I mention all of this because, this week, Neopets has relaunched, this time with “an improved website” and “fixed flash games”, 24 years after its original release in 1999. This will come as welcome news to those who, like me, spent years crouched over a chunky glowing PC laptop, socialising on the site’s sparkly chat rooms and updating their individual store aesthetic. Indeed, at its peak, Neopets boasted around 25 million users – twice the population of Sweden – with the digiverse becoming as integral to 2000s culture as Tamagotchis and Habbo Hotel. Its return, then, signifies yet another gesture towards our endless obsession with early web nostalgia; a launch designed to appeal to Zillennials hungry for their candy-coloured, Web 1 childhood spaces, long before endless branded content and social media cynicism. 

That said, could Neopets ever be as popular today as it was at its peak? I’m doubtful. In 2005, platforms like Neopets – that combined social media, virtual pets and in-game currency – were few and far between. Farmville was still five years into the future. Animal Crossing had yet to gain the rabid popularity it enjoys today. Now, of course, a 13-year-old needn’t own their own virtual animal when they can simply become a virtual animal, within the metaverse. And they needn’t bother earning Neopoints when they can earn real world money, via virtual reality businesses (if you happen to know your way around design software like Blender, you can earn thousands per month simply selling avatar accessories). These little Gen Alpha entrepreneurs are perhaps way too savvy to invest their time and energy into a platform with such minimal returns.

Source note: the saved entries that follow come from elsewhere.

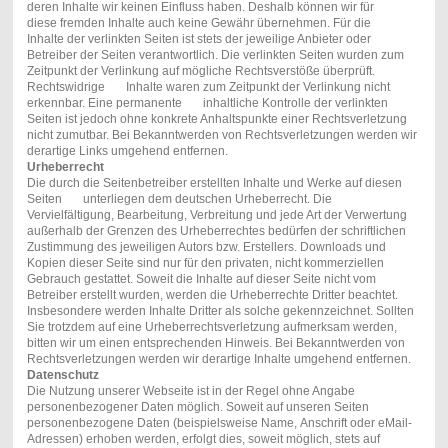
deren Inhalte wir keinen Einfluss haben. Deshalb können wir für
diese fremden Inhalte auch keine Gewähr übernehmen. Für die
Inhalte der verlinkten Seiten ist stets der jeweilige Anbieter oder
Betreiber der Seiten verantwortlich. Die verlinkten Seiten wurden zum
Zeitpunkt der Verlinkung auf mögliche Rechtsverstöße überprüft.
Rechtswidrige Inhalte waren zum Zeitpunkt der Verlinkung nicht
erkennbar. Eine permanente inhaltliche Kontrolle der verlinkten
Seiten ist jedoch ohne konkrete Anhaltspunkte einer Rechtsverletzung
nicht zumutbar. Bei Bekanntwerden von Rechtsverletzungen werden wir
derartige Links umgehend entfernen.
Urheberrecht
Die durch die Seitenbetreiber erstellten Inhalte und Werke auf diesen
Seiten unterliegen dem deutschen Urheberrecht. Die
Vervielfältigung, Bearbeitung, Verbreitung und jede Art der Verwertung
außerhalb der Grenzen des Urheberrechtes bedürfen der schriftlichen
Zustimmung des jeweiligen Autors bzw. Erstellers. Downloads und
Kopien dieser Seite sind nur für den privaten, nicht kommerziellen
Gebrauch gestattet. Soweit die Inhalte auf dieser Seite nicht vom
Betreiber erstellt wurden, werden die Urheberrechte Dritter beachtet.
Insbesondere werden Inhalte Dritter als solche gekennzeichnet. Sollten
Sie trotzdem auf eine Urheberrechtsverletzung aufmerksam werden,
bitten wir um einen entsprechenden Hinweis. Bei Bekanntwerden von
Rechtsverletzungen werden wir derartige Inhalte umgehend entfernen.
Datenschutz
Die Nutzung unserer Webseite ist in der Regel ohne Angabe
personenbezogener Daten möglich. Soweit auf unseren Seiten
personenbezogene Daten (beispielsweise Name, Anschrift oder eMail-
Adressen) erhoben werden, erfolgt dies, soweit möglich, stets auf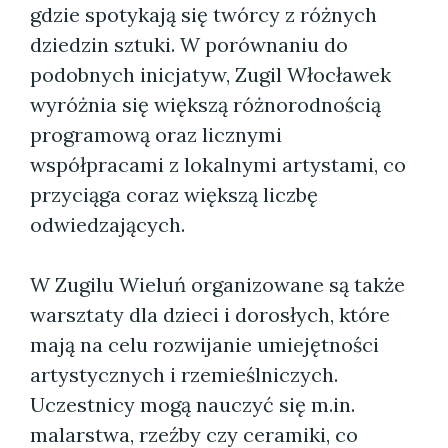
gdzie spotykają się twórcy z różnych
dziedzin sztuki. W porównaniu do
podobnych inicjatyw, Zugil Włocławek
wyróżnia się większą różnorodnością
programową oraz licznymi
współpracami z lokalnymi artystami, co
przyciąga coraz większą liczbę
odwiedzających.
W Zugilu Wieluń organizowane są także
warsztaty dla dzieci i dorosłych, które
mają na celu rozwijanie umiejętności
artystycznych i rzemieślniczych.
Uczestnicy mogą nauczyć się m.in.
malarstwa, rzeźby czy ceramiki, co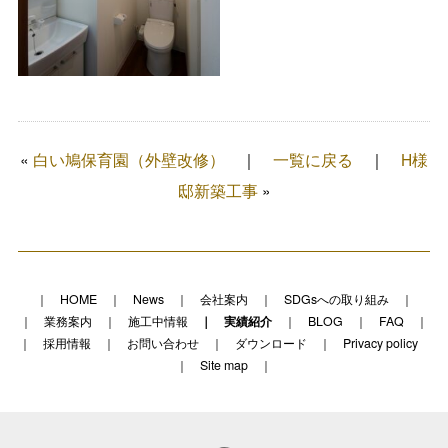
«
白い鳩保育園（外壁改修）
一覧に戻る
H様
邸新築工事
»
HOME
News
会社案内
SDGsへの取り組み
業務案内
施工中情報
実績紹介
BLOG
FAQ
採用情報
お問い合わせ
ダウンロード
Privacy policy
Site map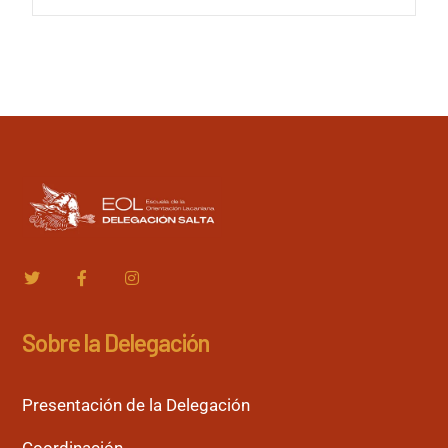
Sobre la Delegación
Presentación de la Delegación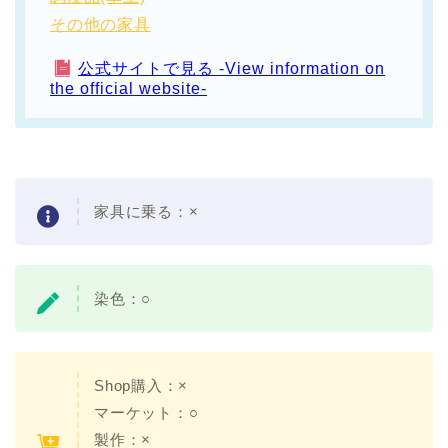
その他の家具
公式サイトで見る -View information on
the official website-
家具に乗る：×
染色：○
Shop購入：×
マーケット：○
製作：×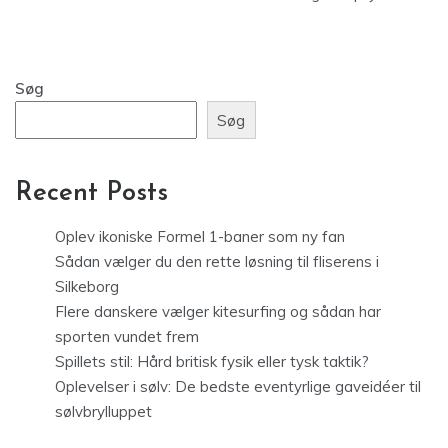
Søg
Søg
Recent Posts
Oplev ikoniske Formel 1-baner som ny fan
Sådan vælger du den rette løsning til fliserens i
Silkeborg
Flere danskere vælger kitesurfing og sådan har
sporten vundet frem
Spillets stil: Hård britisk fysik eller tysk taktik?
Oplevelser i sølv: De bedste eventyrlige gaveidéer til
sølvbrylluppet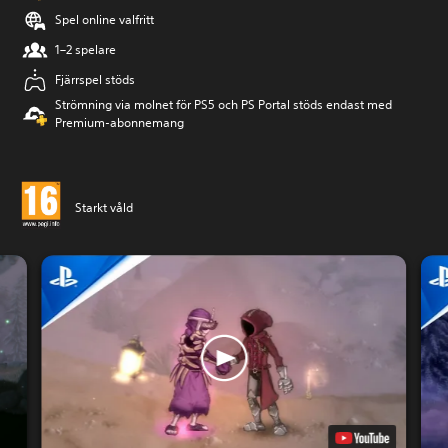
Spel online valfritt
1–2 spelare
Fjärrspel stöds
Strömning via molnet för PS5 och PS Portal stöds endast med
Premium-abonnemang
Starkt våld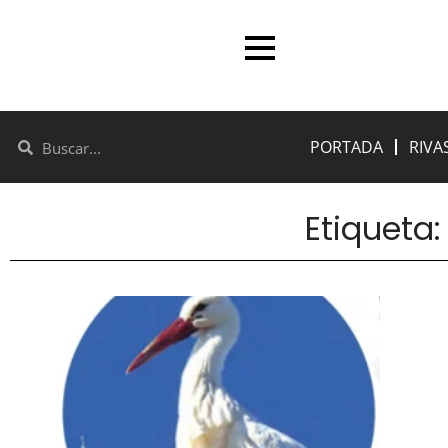
PORTADA
RIVA
Etiqueta:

Still, like Minecraft and the Sims, the appeal of some games is eternal and Neopets could be no different. “The fun of Neopets lies in its simplicity,” says 28-year-old Kara, who, like me, used to run a Neopets business back in the day. Her shop sold paintbrushes. “Think of the games; these weren’t complicated games with storylines, they were basic, addictive games that you could smash your keyboard to.” Liam, 27, another former Neopets obsessive, agrees: “Some of us aren’t intense gamers and miss the ease and simplicity of something like Neopets. You don’t always need exceptional graphics and proper gaming setups to enjoy something. Neopets gave you that dopamine hit and escapism.”

Logging onto the freshly launched Neopets today – with my new pet blue Blumaroo in tow – the site appears largely unchanged since its heyday. There are much fewer games than before – the original site had hundreds, this one currently only has 14 – but the graphics remain the same, and you can shop, sell and browse virtual items just as before. 

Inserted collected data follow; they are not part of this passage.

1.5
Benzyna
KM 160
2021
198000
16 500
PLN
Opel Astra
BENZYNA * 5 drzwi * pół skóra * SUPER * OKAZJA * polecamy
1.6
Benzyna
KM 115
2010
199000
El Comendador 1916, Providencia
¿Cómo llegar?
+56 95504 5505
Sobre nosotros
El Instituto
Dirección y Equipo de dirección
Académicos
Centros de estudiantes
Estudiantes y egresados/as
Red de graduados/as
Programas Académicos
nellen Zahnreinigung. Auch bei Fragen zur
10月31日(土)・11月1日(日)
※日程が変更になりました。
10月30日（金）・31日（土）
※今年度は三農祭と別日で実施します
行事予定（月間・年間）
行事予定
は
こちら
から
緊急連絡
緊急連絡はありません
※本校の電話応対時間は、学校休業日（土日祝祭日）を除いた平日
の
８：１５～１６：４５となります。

For a moment, I feel an old, familiar rush: maybe I should start stocking up on “Kau Kau farm milk” and “Tangy Tyrannian Cheese and Crackers” and get to work, like, right now? But then, just as quickly as the rush appeared it wanes again, and I’m already bored. Neopets came at a time in which there were only a handful of things to do online – MSN, Habbo Hotel, MySpace. Our attention spans were longer, more forgiving perhaps. Now it barely takes five minutes and I’m out. I’ve got real money to earn. Still, it was fun while it lasted. Long live Neopets.